Громадный замок начал появляться из сгустившегося тумана. Он был расположен высоко на крутом изгибе местности, что протянулась вдоль Бей-оф-Фанди к Майнес-Ченнел, на краю воронки, через которую воды мирового океана дважды в сутки с ревом вливались и выливались из гавани. Когда луна бралась за дело, притягивая их, волны поднимались на сорок три фута, почти до самого замка Феррари, а затем вытекали из теснины бурным потоком в Майнес-Бейсн.
Символично, подумала я, что первые Феррари, поселившиеся в этом диком месте, построили свой дом над водоворотом.
Порыв ветра вынес на дорогу облако густого тумана. Максвелл сбросил скорость, и теперь мы почти ползли. Затем он что-то тихо пробормотал и включил противотуманные фары, которые, однако, оказались бессильны пронзить белую пелену впереди.
— Когда вы здесь жили, мисс Маршалл, морские туманы поднимались только по вечерам, — как бы извиняясь, сказал он. — Теперь они приходят в любое время. Я имею в виду, что сейчас только полдень. Мисс Лиззи приказала привезти вас к ленчу, в двенадцать тридцать, а вы, конечно, еще хотели бы успеть привести себя в порядок после путешествия...
— Я вовсе не спешу туда попасть, — ответила я задумчиво.
Меня начали одолевать какие-то мрачные предчувствия, становившиеся все отчетливее, пока мы продвигались сквозь мерзкий белесый туман к дому. Я чувствовала страх, странный, пронизывающий, словно осенний ветер, страх, причину которого не могла объяснить.
— Нет нужды беспокоиться, — с нарочитой веселостью сказал Максвелл, — я знаю каждый дюйм этой дороги.

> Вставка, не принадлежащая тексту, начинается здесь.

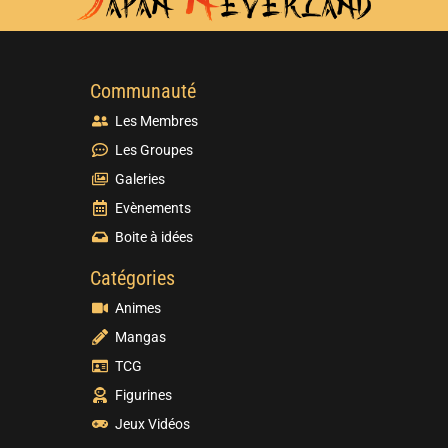
Communauté
Les Membres
Les Groupes
Galeries
Evènements
Boite à idées
Catégories
Animes
Mangas
TCG
Figurines
Jeux Vidéos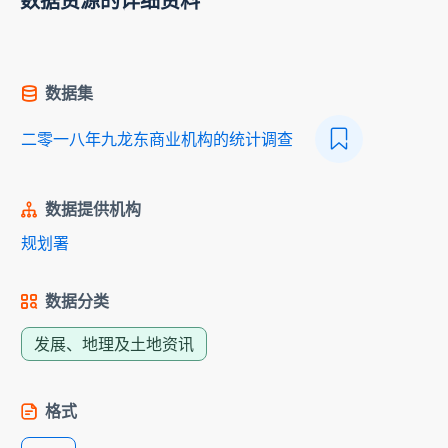
数据资源的详细资料
数据集
二零一八年九龙东商业机构的统计调查
数据提供机构
规划署
数据分类
发展、地理及土地资讯
格式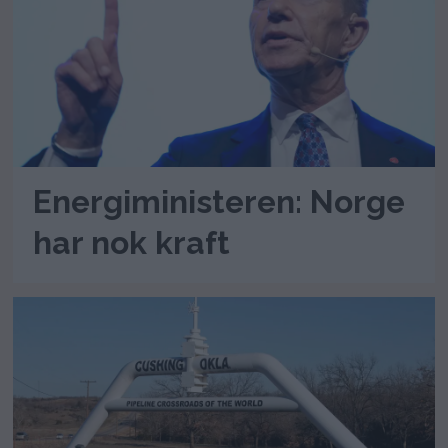
Energiministeren: Norge
har nok kraft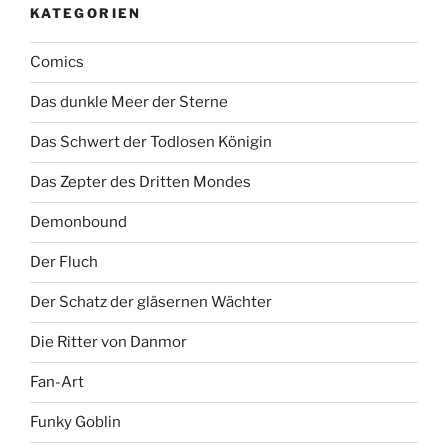
KATEGORIEN
Comics
Das dunkle Meer der Sterne
Das Schwert der Todlosen Königin
Das Zepter des Dritten Mondes
Demonbound
Der Fluch
Der Schatz der gläsernen Wächter
Die Ritter von Danmor
Fan-Art
Funky Goblin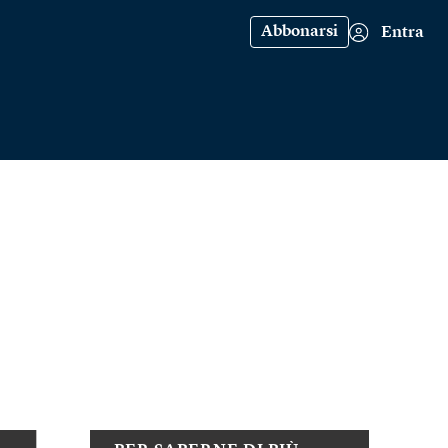
Abbonarsi
Entra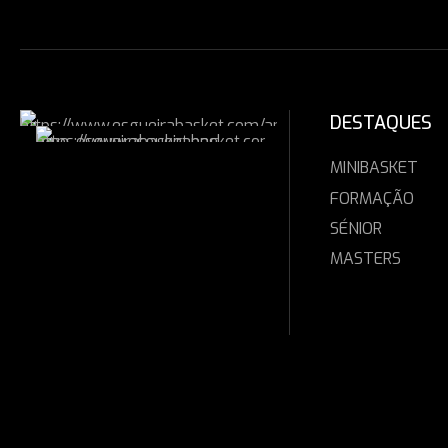
DESTAQUES
MINIBASKET
FORMAÇÃO
SÉNIOR
MASTERS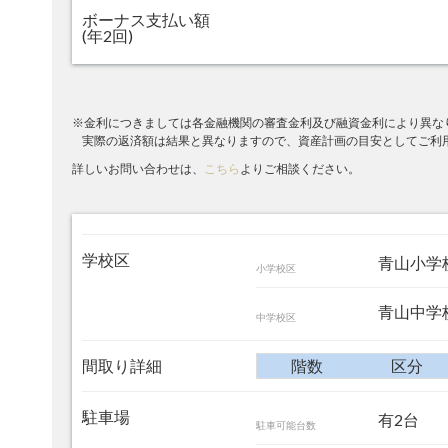
ボーナス支払い額
(年2回)
※金利につきましては各金融機関の審査金利及び融資金利により異な
実際の返済額は結果と異なりますので、資産計画の目安としてご利
詳しいお問い合わせは、
こちら
よりご相談ください。
学校区
青山小学校
小学校区
青山中学校
中学校区
間取り詳細
階数
区分
駐車場
有2台
駐車可能台数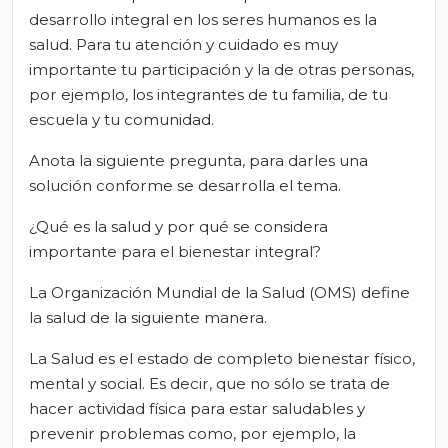
desarrollo integral en los seres humanos es la
salud. Para tu atención y cuidado es muy
importante tu participación y la de otras personas,
por ejemplo, los integrantes de tu familia, de tu
escuela y tu comunidad.
Anota la siguiente pregunta, para darles una
solución conforme se desarrolla el tema.
¿Qué es la salud y por qué se considera
importante para el bienestar integral?
La Organización Mundial de la Salud (OMS) define
la salud de la siguiente manera.
La Salud es el estado de completo bienestar físico,
mental y social. Es decir, que no sólo se trata de
hacer actividad física para estar saludables y
prevenir problemas como, por ejemplo, la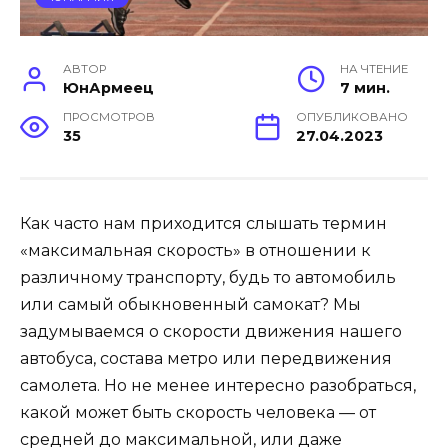
АВТОР
НА ЧТЕНИЕ
ЮнАрмеец
7 мин.
ПРОСМОТРОВ
ОПУБЛИКОВАНО
35
27.04.2023
Как часто нам приходится слышать термин
«максимальная скорость» в отношении к
различному транспорту, будь то автомобиль
или самый обыкновенный самокат? Мы
задумываемся о скорости движения нашего
автобуса, состава метро или передвижения
самолета. Но не менее интересно разобраться,
какой может быть скорость человека — от
средней до максимальной, или даже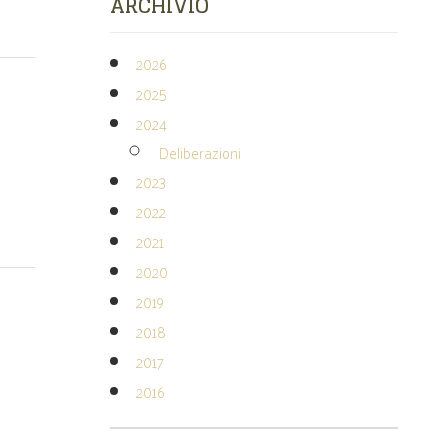
ARCHIVIO
2026
2025
2024
Deliberazioni
2023
2022
2021
2020
2019
2018
2017
2016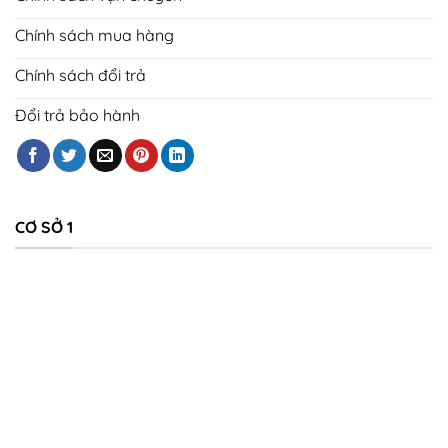
Chính sách mua hàng
Chính sách đổi trả
Đổi trả bảo hành
CƠ SỞ 1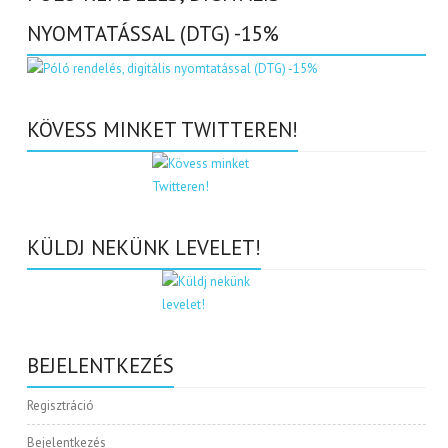
NYOMTATÁSSAL (DTG) -15%
KÖVESS MINKET TWITTEREN!
KÜLDJ NEKÜNK LEVELET!
BEJELENTKEZÉS
Regisztráció
Bejelentkezés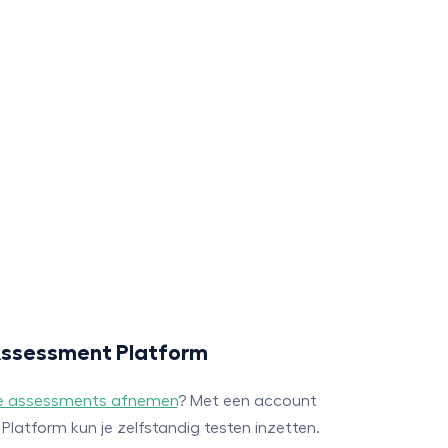
 Assessment Platform
ne assessments afnemen
? Met een account
latform kun je zelfstandig testen inzetten.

Размышляя об огромном замке с четырьмя башнями и о таинственной, смутной, неприятно холодившей и непонятно откуда исходившей угрозе, которая, казалось, протягивала ко мне руки, я вдруг вспомнила кое-что еще.
— Здесь был мужчина, — сказала я. — Он дарил мне цветы. Его тоже звали Максвелл.
Шофер улыбнулся:
— Это мой отец. Я младший в семье. А он работает главным садовником. Вы тогда бредили желтыми розами, и он специально выращивал их для вас. Никто из нас даже не осмеливался к ним прикоснуться. — Он грустно покачал головой. — Это было перед тем, как ваша мать заболела. Потом все стало другим.
— Другим? Как это?
Он пожал плечами:
— Люди изменились. Когда был жив ваш дедушка, сюда часто приезжали гости, друзья ваших дедушки и бабушки, отца и матери. Когда мисс Лиззи возвращалась на каникулы, привозила с собой друзей. Дом всегда был полон народу. Тогда постоянно что-то происходило. Но теперь... — Он замолчал и махнул рукой.
— Что случилось, Максвелл? — нетерпеливо подстегнула его я. — Почему все изменилось?